» Aim of the exercise
Report every line in the data below that contains the word "weight", copying each such line in full. Only matches with the same case count.

----------------------------------------

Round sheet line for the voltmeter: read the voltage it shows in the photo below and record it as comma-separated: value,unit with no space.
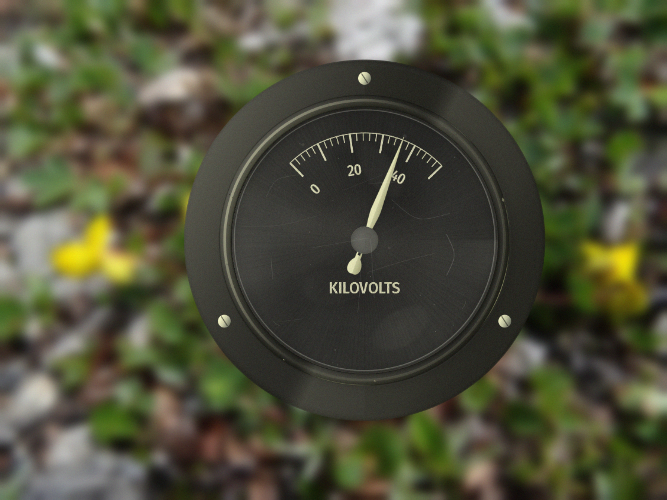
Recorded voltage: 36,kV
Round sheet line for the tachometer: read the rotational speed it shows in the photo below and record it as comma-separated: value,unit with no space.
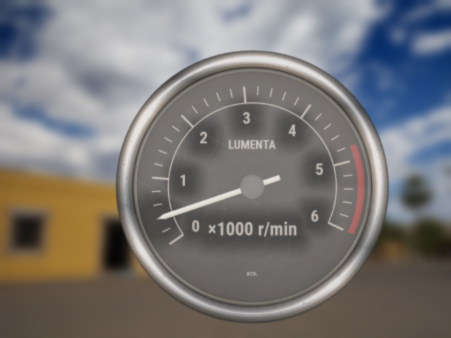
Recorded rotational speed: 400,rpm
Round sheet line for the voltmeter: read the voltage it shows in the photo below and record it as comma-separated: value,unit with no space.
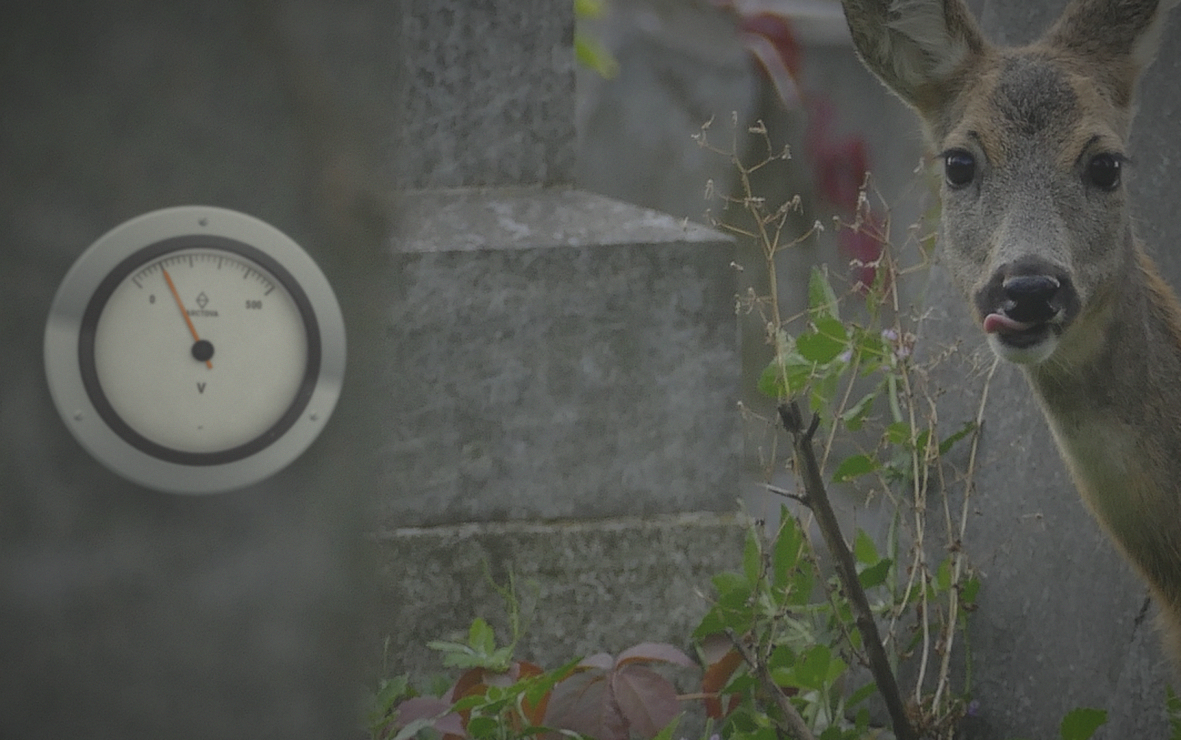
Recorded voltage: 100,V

----------------------------------------

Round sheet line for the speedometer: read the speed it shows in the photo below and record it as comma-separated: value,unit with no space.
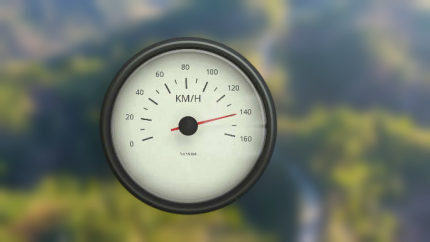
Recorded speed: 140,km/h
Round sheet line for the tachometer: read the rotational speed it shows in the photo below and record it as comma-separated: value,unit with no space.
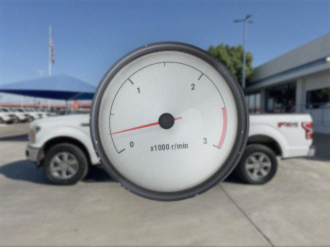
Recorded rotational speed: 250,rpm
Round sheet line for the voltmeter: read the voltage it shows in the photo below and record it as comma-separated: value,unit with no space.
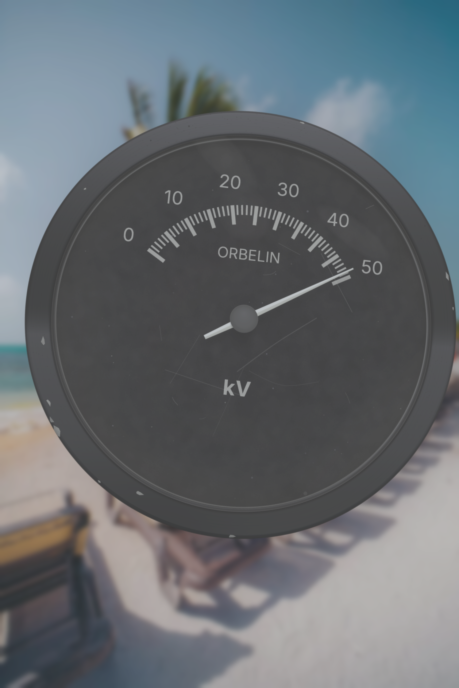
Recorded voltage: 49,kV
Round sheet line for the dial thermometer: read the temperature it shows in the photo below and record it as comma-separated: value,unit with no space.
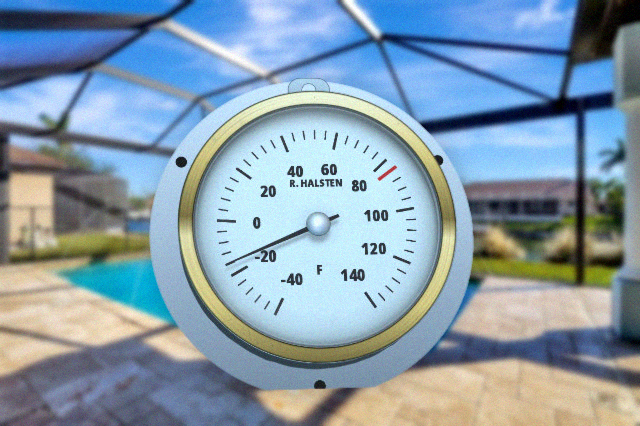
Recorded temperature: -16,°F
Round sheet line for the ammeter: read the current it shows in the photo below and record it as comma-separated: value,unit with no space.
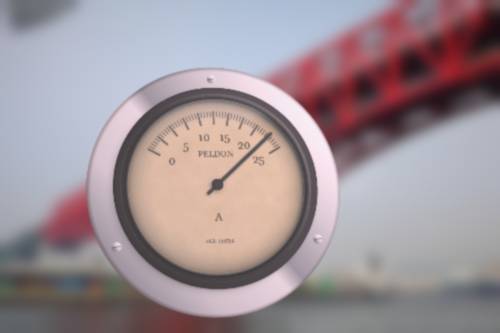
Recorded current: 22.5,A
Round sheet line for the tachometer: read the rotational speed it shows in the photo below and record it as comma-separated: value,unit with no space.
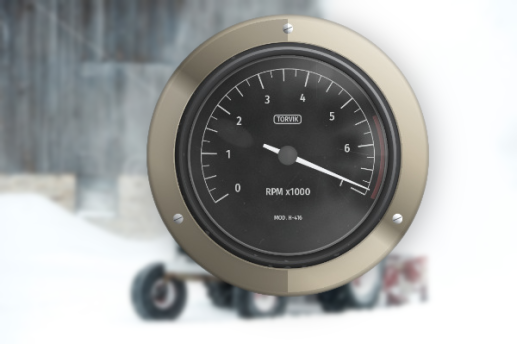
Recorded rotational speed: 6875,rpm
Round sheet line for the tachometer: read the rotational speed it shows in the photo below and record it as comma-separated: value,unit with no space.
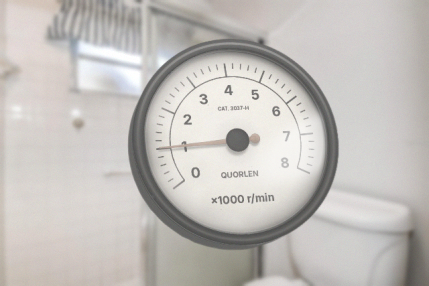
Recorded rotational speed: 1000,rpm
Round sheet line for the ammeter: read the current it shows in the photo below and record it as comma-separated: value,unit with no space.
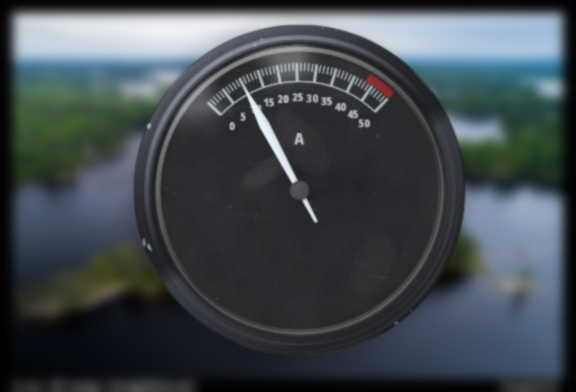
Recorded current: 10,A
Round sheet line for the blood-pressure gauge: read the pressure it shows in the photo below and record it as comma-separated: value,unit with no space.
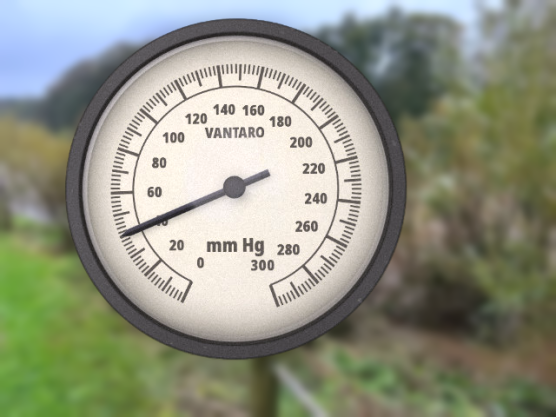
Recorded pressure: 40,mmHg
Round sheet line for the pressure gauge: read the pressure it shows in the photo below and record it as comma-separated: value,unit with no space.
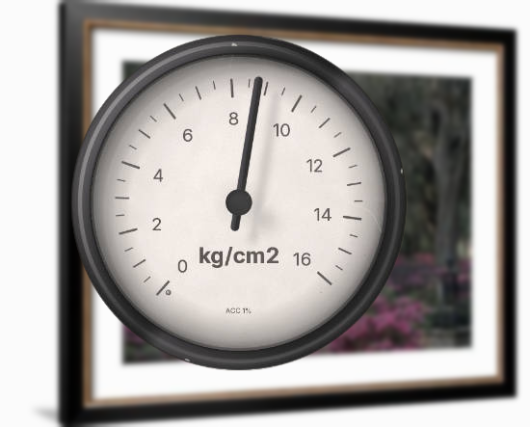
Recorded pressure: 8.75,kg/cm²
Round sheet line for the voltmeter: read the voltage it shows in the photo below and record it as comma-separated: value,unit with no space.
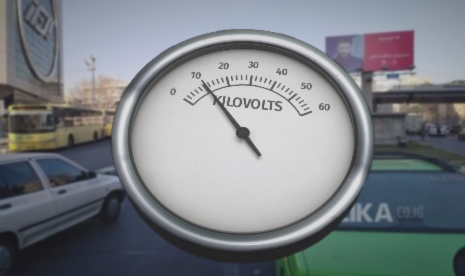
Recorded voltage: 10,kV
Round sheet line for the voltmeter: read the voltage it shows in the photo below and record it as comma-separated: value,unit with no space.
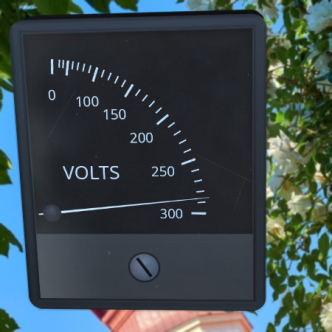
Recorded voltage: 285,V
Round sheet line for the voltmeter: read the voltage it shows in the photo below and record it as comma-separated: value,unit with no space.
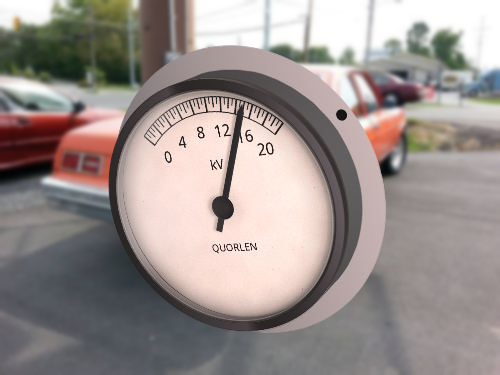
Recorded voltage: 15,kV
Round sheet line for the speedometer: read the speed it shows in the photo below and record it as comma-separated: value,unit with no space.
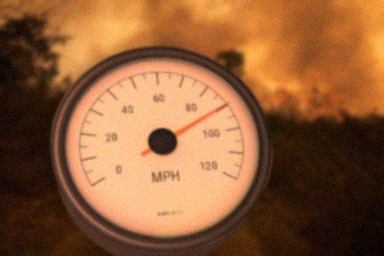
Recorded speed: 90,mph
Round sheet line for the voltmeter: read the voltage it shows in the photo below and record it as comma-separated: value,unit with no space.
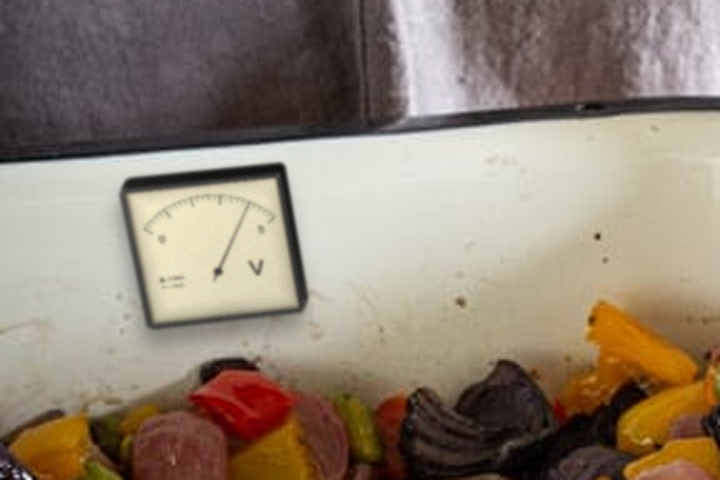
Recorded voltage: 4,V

----------------------------------------

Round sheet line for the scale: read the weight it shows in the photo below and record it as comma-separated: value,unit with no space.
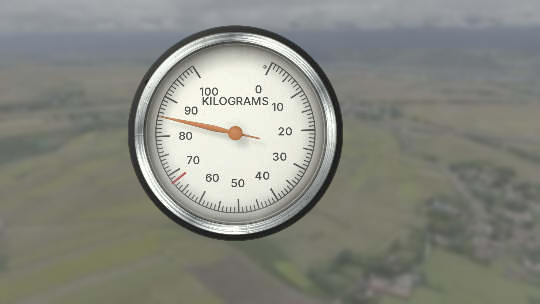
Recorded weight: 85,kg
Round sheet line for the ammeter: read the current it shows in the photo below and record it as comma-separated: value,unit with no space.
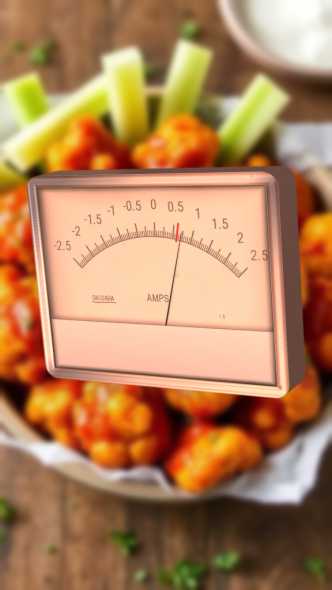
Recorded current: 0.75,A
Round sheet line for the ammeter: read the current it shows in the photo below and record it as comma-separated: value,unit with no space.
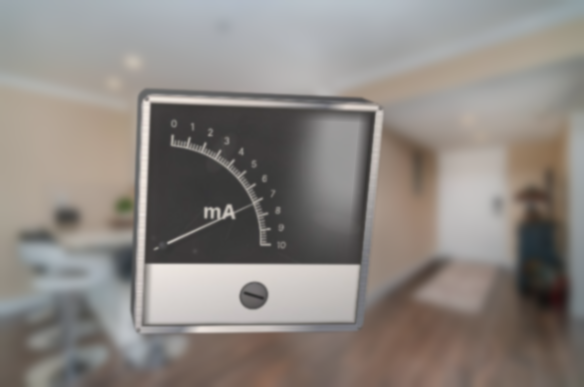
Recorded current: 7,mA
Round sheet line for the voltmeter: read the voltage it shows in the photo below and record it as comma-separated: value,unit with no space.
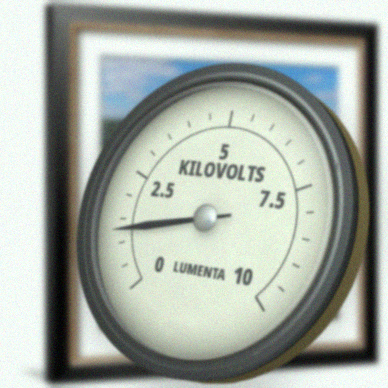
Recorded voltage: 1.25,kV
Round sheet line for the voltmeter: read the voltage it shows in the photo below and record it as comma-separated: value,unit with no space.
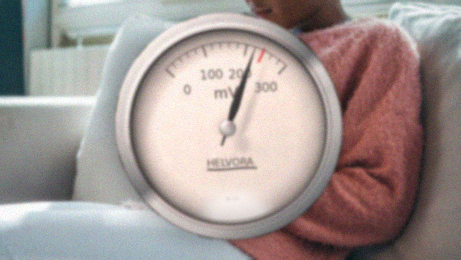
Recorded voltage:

----------------------------------------

» Finished task
Round sheet line for the scale: read the weight it shows in the photo below and record it as comma-separated: value,unit with no space.
Recorded weight: 85,kg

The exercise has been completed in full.